Though born in Philadelphia (on May 6, 1946), Nancy Kilpatrick is considered a Canadian author. She has written short stories, novels, and non-fiction. Among her books are tie-ins to the Friday the 13th movie series. She also writes under the name Amarantha Knight. She lives in Canada and teaches short story writing at the George Brown College of Applied Arts and Technology in Toronto. Her story "Mozaika" takes up six and a half pages in the Cosmic Horror Issue of Weird Tales. There is also a full-page main title page with an illustration, one that is used again to fill the last half page of the story.

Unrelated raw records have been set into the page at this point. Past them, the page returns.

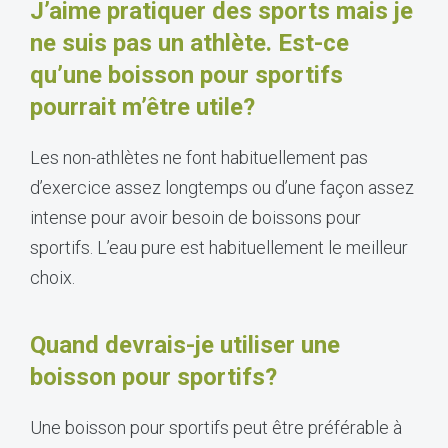
J’aime pratiquer des sports mais je
ne suis pas un athlète. Est-ce
qu’une boisson pour sportifs
pourrait m’être utile?
Les non-athlètes ne font habituellement pas
d’exercice assez longtemps ou d’une façon assez
intense pour avoir besoin de boissons pour
sportifs. L’eau pure est habituellement le meilleur
choix.
Quand devrais-je utiliser une
boisson pour sportifs?
Une boisson pour sportifs peut être préférable à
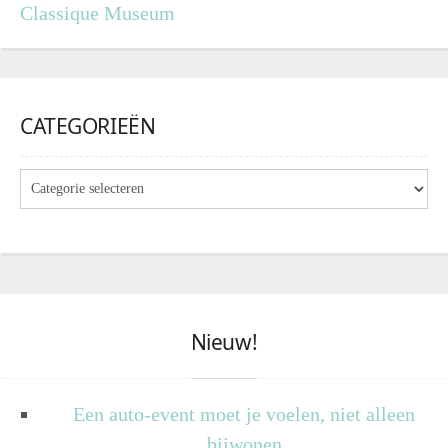
Classique Museum
CATEGORIEËN
Nieuw!
Een auto-event moet je voelen, niet alleen
bijwonen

There isn't any product placement in "Mozaika." That's a relief. The story is set in the present or near future. It's about a woman named Myrna and her attempts to assemble a mosaic as the larger world falls apart outside of her tiny house on its remote half-acre lot. Myrna lives alone, in the boondocks, mostly cut off from the world. That's how she wants it to be. In her isolation, she is like the main characters in "A Ghost Story for Christmas" and "Night Fishing." Unlike those two men, though, she stays in. They go out. Her tiny house is her safe place until it isn't anymore.
Myrna is an artist. Her work on her mosaic is a creative act, an attempt to bring order into the universe and to counteract decline and decay. There is imagery in this story of the forces that oppose her. In a "contusious" sky she sees countless lights. What are they? What do they represent? (If this story were happening now we could say they are drones.) Her grout is "necrotic black." She wipes her tiles with a chamois "like a caring parent tending a child's wound." The only other living characters in her story are her overbearing mother and her sister. As living characters, they only talk on the phone from three hours away. "Mozaika" is almost completely about Myrna and her very detailed work on her mosaic.
Something is going on in the outer world. Living in isolation and working on her art, Myrna is unaware. But her mother tells her that people are dying all over . . . and that they're coming back. Neighbors die. Her sister's baby and husband die, then the sister herself and the mother, too. All of them show up at her door, and they want in. They are like zombies. Like the wider world and humanity in the grip of history, they are in a state of decay, or "decline and fall," as she remembers a departed friend saying. Her work has been to counteract all of that. In that she fails. The creative act, an attempt to emulate God and to impose order against chaos, fails. And what is the horror, the cosmic horror? Entropy, which is horrifying enough in all of its implications.